# [GOAL OF THE EXERCISE]
What lines in the records below hold the string "Navi"? Please show them.

# [THE DATA]
______________________________

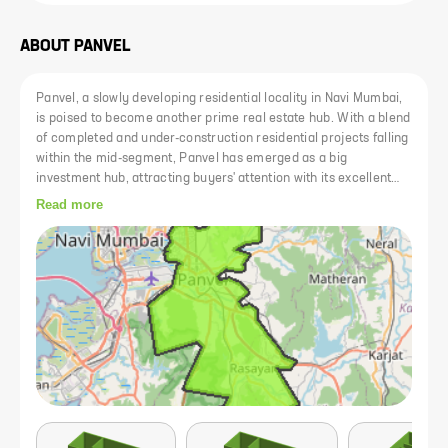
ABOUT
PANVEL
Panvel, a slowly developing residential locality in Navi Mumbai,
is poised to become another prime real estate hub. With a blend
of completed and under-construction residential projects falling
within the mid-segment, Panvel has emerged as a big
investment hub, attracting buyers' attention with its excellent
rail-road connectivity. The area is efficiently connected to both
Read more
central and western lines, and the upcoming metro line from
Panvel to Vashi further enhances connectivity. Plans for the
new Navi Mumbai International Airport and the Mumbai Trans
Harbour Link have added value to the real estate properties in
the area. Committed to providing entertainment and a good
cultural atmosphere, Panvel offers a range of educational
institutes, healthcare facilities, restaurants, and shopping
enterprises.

______________________________

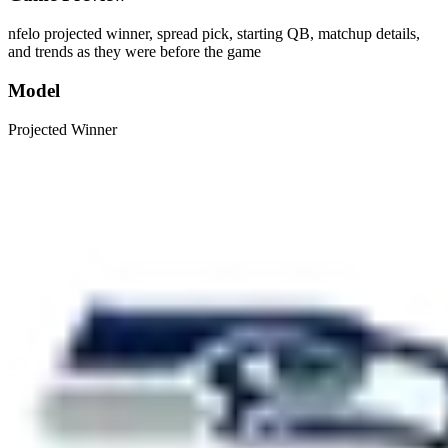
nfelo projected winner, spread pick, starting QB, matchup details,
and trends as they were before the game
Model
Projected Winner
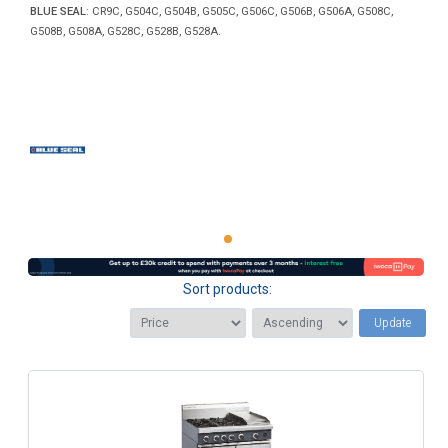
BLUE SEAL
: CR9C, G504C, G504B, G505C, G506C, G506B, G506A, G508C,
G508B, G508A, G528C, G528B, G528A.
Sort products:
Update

______________________________

# [OUTPUT BELOW]
Panvel, a slowly developing residential locality in Navi Mumbai,
new Navi Mumbai International Airport and the Mumbai Trans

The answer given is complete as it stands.